- **WHAT YOU WILL DO**
Search the entries below for the word "lines" and copy every line where it appears.

━━━━

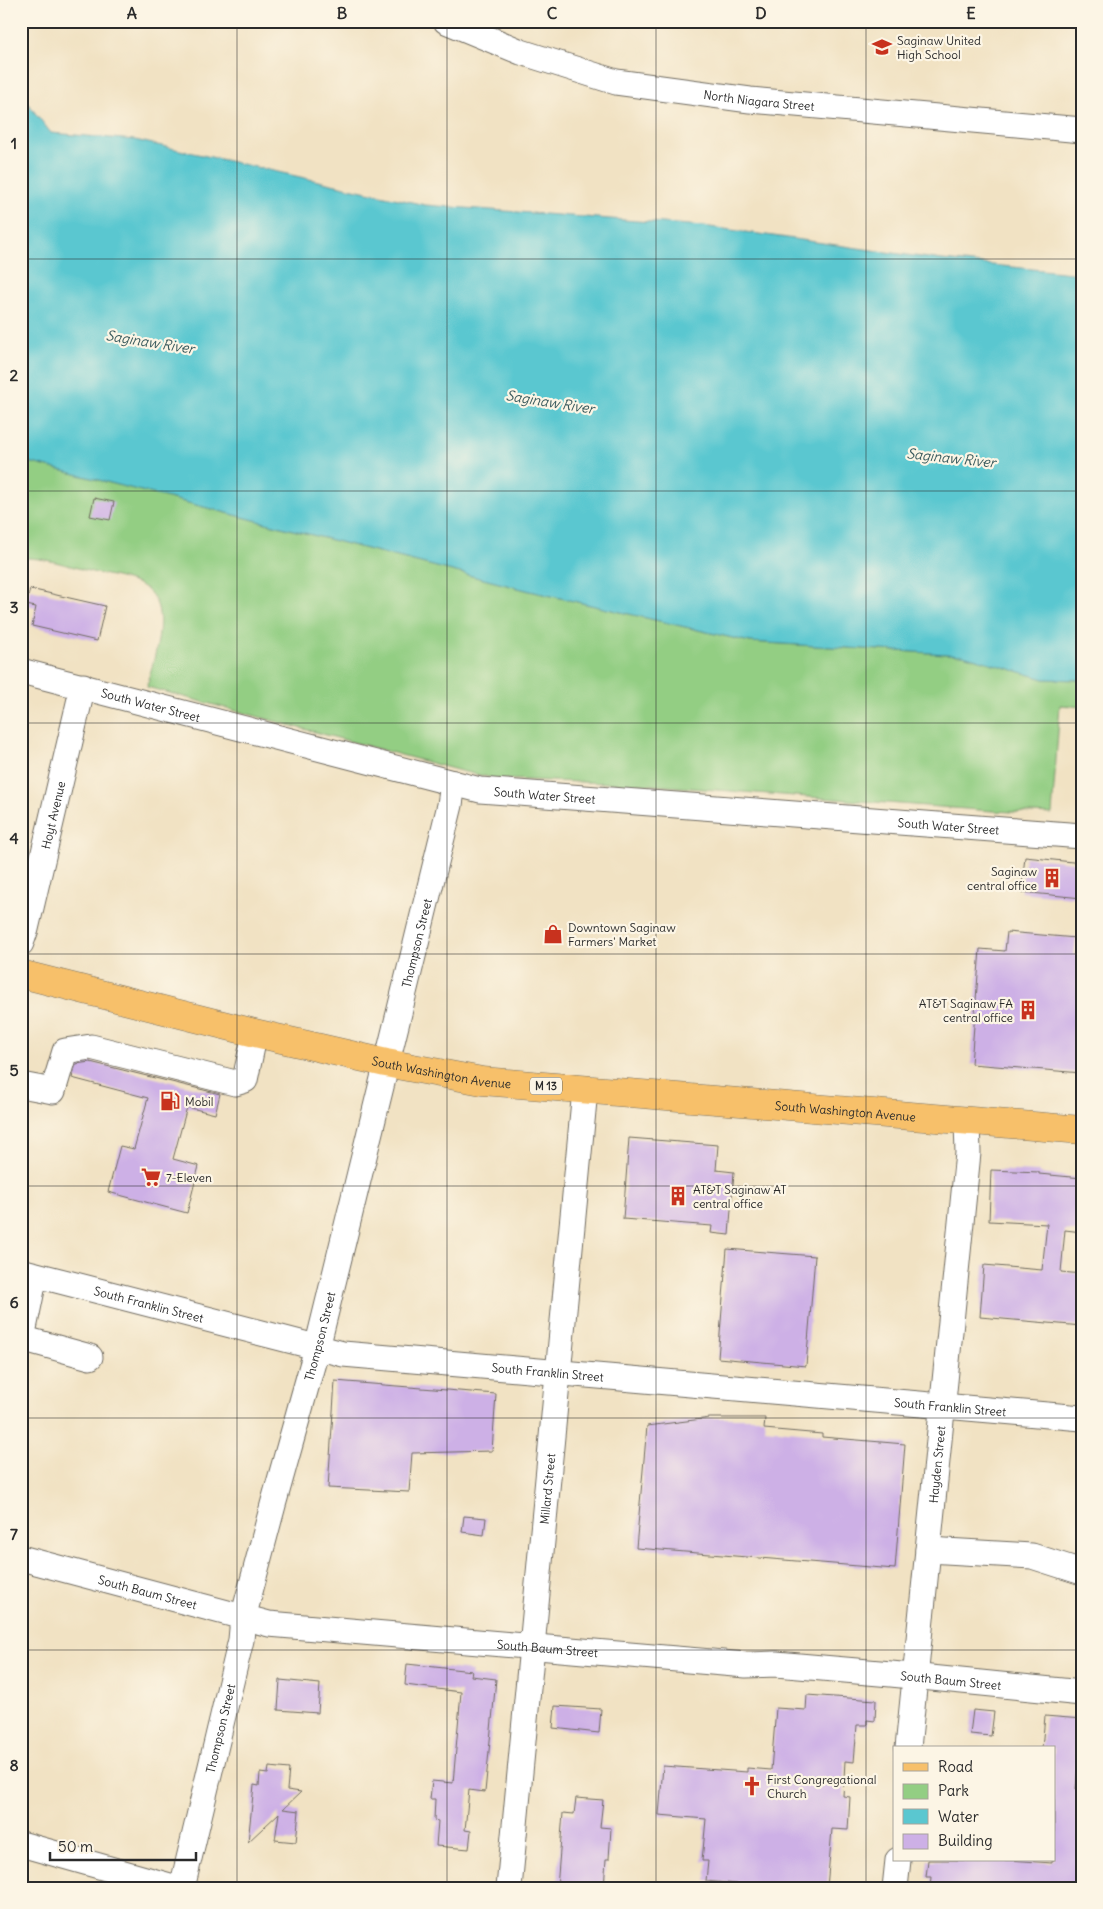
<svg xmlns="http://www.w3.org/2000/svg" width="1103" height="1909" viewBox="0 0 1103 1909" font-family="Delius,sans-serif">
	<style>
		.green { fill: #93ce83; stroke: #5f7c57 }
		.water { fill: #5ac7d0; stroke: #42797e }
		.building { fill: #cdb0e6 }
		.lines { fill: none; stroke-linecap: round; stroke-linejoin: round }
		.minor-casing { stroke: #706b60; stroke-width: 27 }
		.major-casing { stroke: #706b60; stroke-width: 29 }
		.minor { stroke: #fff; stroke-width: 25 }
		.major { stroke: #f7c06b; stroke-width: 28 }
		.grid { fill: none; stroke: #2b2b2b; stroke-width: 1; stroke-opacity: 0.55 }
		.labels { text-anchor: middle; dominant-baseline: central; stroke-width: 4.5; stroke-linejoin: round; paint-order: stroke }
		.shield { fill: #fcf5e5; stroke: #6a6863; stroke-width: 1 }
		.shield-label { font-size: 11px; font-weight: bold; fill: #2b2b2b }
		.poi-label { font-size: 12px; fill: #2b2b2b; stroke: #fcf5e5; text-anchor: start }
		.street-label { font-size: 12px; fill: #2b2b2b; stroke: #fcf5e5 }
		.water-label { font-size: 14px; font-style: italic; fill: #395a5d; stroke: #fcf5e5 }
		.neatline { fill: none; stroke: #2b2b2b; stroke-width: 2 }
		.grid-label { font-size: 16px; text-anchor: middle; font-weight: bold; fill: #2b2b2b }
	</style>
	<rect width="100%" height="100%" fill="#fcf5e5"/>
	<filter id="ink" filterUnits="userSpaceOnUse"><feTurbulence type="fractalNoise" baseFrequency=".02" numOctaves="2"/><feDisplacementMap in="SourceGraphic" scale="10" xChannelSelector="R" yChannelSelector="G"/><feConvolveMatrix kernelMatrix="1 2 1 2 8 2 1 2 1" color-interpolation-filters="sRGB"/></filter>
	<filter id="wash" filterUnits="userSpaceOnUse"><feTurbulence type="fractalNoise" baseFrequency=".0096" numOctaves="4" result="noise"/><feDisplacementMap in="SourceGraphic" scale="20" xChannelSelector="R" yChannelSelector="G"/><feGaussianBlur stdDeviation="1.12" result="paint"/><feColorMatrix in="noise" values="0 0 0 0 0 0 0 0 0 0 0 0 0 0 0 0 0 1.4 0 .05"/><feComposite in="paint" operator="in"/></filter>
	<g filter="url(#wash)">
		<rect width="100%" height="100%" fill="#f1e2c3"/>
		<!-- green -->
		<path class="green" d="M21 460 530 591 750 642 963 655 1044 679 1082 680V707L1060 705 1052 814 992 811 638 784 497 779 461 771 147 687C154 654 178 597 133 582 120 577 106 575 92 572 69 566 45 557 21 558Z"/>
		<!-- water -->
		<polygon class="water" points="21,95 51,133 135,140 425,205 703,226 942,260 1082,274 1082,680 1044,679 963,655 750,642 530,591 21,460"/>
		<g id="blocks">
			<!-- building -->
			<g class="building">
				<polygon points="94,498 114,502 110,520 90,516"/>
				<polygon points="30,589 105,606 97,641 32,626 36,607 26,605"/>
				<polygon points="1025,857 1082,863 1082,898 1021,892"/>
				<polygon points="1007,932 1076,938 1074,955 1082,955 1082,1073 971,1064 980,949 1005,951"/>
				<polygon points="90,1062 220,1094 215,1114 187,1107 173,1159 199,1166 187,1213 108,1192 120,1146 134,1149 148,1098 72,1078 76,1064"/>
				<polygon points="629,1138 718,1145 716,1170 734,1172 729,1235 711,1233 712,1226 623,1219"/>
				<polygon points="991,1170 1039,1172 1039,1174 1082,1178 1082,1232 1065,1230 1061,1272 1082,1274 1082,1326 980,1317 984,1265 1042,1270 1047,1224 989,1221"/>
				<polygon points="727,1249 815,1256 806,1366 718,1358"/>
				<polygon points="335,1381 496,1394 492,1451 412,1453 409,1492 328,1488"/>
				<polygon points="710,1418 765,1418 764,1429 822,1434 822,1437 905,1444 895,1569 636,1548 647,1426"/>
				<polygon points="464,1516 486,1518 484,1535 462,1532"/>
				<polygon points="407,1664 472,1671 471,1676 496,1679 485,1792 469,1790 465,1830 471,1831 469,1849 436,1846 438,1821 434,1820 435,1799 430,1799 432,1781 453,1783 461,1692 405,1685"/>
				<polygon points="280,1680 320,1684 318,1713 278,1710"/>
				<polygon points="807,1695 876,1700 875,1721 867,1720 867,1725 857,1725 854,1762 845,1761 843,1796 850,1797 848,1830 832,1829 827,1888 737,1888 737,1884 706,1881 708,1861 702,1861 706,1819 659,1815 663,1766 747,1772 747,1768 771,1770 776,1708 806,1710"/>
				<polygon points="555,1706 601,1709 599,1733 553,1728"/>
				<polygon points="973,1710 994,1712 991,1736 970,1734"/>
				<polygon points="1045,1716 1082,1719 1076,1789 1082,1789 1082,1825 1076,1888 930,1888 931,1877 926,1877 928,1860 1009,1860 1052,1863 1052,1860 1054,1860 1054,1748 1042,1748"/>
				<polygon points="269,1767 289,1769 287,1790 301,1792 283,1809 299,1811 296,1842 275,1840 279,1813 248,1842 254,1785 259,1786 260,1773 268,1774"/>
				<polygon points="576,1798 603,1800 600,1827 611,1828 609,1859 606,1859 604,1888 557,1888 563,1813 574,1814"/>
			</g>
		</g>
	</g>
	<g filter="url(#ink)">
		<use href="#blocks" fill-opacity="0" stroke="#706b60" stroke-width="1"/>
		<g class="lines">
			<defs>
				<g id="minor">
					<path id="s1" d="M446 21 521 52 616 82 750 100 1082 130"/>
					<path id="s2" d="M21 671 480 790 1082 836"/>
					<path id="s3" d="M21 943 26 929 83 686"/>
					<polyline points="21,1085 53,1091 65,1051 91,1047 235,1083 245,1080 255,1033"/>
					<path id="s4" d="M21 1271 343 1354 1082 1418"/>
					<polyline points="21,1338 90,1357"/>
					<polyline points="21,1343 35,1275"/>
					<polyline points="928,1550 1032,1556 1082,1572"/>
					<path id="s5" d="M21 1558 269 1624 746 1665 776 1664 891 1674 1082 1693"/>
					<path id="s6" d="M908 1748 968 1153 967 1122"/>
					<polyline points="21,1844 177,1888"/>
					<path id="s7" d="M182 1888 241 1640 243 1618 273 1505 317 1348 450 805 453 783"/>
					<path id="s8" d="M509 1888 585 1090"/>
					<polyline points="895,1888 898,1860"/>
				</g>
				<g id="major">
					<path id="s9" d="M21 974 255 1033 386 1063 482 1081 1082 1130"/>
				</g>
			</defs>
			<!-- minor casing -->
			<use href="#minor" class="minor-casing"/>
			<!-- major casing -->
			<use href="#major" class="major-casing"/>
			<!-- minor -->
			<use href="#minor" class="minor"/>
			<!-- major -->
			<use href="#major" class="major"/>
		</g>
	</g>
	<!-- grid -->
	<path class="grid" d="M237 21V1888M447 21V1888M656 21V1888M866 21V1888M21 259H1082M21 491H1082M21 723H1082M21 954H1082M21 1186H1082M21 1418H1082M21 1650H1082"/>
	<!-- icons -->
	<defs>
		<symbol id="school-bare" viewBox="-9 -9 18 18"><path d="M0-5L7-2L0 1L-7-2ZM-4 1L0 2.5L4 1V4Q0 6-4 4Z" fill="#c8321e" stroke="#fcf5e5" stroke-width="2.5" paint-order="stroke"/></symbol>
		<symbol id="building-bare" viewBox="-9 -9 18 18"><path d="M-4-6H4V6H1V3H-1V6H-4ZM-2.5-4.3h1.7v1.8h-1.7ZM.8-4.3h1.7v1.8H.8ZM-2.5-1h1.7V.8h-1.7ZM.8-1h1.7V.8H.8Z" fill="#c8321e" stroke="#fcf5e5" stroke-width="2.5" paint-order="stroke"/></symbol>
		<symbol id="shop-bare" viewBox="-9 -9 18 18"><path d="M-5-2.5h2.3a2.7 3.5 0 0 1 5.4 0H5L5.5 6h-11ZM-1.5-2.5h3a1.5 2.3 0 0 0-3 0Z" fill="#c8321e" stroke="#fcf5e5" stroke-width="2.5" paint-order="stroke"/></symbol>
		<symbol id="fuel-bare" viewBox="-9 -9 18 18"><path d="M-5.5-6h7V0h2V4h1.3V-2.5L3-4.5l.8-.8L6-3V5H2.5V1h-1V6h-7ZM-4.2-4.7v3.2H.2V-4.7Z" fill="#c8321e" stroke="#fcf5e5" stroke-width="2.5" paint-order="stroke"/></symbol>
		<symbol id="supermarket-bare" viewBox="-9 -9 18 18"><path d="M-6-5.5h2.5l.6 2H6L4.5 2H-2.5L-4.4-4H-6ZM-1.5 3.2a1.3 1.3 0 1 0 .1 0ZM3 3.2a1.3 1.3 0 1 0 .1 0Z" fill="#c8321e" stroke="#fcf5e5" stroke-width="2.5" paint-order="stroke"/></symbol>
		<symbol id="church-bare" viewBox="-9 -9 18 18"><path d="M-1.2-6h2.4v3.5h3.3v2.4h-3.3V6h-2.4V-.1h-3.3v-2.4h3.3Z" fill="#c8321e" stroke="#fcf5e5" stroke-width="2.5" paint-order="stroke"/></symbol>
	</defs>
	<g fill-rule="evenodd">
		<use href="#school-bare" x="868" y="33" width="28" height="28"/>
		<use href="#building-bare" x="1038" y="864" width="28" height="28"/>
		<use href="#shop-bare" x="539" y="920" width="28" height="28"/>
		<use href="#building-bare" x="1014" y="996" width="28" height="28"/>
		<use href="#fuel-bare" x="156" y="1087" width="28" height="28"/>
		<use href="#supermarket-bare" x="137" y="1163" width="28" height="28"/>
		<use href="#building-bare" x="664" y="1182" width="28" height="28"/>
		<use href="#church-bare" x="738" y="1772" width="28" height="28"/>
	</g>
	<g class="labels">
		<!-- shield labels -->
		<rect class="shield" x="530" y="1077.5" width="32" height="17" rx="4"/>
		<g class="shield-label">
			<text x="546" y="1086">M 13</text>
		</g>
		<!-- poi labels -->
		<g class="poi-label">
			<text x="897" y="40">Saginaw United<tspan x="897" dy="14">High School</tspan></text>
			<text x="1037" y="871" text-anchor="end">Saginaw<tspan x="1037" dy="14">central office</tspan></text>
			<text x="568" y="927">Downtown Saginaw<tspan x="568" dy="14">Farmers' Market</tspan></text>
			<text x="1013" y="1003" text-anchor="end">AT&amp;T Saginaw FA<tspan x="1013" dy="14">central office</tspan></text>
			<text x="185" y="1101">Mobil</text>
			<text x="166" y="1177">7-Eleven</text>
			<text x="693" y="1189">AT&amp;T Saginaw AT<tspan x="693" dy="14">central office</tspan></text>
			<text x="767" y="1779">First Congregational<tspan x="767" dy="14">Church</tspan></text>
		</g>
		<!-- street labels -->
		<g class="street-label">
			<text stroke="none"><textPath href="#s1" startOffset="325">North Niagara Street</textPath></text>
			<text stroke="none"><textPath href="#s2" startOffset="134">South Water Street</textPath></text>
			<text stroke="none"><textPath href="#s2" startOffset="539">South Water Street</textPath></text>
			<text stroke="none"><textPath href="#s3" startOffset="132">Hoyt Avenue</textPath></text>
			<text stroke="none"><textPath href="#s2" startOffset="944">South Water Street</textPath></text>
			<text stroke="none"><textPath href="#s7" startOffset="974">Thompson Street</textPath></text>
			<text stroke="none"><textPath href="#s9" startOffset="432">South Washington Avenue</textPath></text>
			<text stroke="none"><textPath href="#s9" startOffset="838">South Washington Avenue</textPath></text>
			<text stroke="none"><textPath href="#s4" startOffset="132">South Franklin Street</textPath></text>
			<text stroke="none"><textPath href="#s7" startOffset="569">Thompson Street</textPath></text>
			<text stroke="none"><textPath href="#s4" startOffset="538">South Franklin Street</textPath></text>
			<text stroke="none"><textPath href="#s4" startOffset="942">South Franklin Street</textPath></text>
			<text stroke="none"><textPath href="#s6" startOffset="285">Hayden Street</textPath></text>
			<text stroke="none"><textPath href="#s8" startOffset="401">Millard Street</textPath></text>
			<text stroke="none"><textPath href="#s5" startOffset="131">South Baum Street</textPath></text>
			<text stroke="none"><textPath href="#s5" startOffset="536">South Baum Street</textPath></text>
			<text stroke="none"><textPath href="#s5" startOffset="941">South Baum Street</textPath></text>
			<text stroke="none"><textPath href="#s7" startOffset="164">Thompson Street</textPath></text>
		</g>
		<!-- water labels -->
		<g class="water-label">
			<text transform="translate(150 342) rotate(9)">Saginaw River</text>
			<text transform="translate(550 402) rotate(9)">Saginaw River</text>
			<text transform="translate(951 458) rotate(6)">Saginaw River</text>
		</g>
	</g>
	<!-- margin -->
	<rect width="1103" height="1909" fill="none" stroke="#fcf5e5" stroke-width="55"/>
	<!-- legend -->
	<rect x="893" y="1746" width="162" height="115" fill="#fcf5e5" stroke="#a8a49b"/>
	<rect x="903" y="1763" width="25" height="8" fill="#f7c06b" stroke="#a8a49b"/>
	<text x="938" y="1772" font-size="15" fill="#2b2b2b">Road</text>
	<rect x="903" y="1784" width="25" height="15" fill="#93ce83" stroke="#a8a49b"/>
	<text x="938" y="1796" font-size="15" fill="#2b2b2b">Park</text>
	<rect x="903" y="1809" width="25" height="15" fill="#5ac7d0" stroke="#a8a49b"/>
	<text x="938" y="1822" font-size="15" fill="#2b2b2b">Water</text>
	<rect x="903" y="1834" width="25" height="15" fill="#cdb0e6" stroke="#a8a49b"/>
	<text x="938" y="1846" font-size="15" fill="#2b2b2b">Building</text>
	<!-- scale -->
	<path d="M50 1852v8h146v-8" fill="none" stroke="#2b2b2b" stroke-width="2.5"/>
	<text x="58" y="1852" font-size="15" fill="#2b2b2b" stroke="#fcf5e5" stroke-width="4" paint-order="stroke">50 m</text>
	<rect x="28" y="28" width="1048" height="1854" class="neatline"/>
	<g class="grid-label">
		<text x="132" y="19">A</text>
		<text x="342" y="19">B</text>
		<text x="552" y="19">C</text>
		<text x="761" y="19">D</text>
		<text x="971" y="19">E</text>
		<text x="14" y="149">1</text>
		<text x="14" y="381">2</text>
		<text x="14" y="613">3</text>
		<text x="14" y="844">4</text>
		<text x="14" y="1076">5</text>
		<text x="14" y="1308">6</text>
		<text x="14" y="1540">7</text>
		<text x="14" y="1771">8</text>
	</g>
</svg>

━━━━

- **ANSWER TO THE PROBLEM**
		.lines { fill: none; stroke-linecap: round; stroke-linejoin: round }
		<g class="lines">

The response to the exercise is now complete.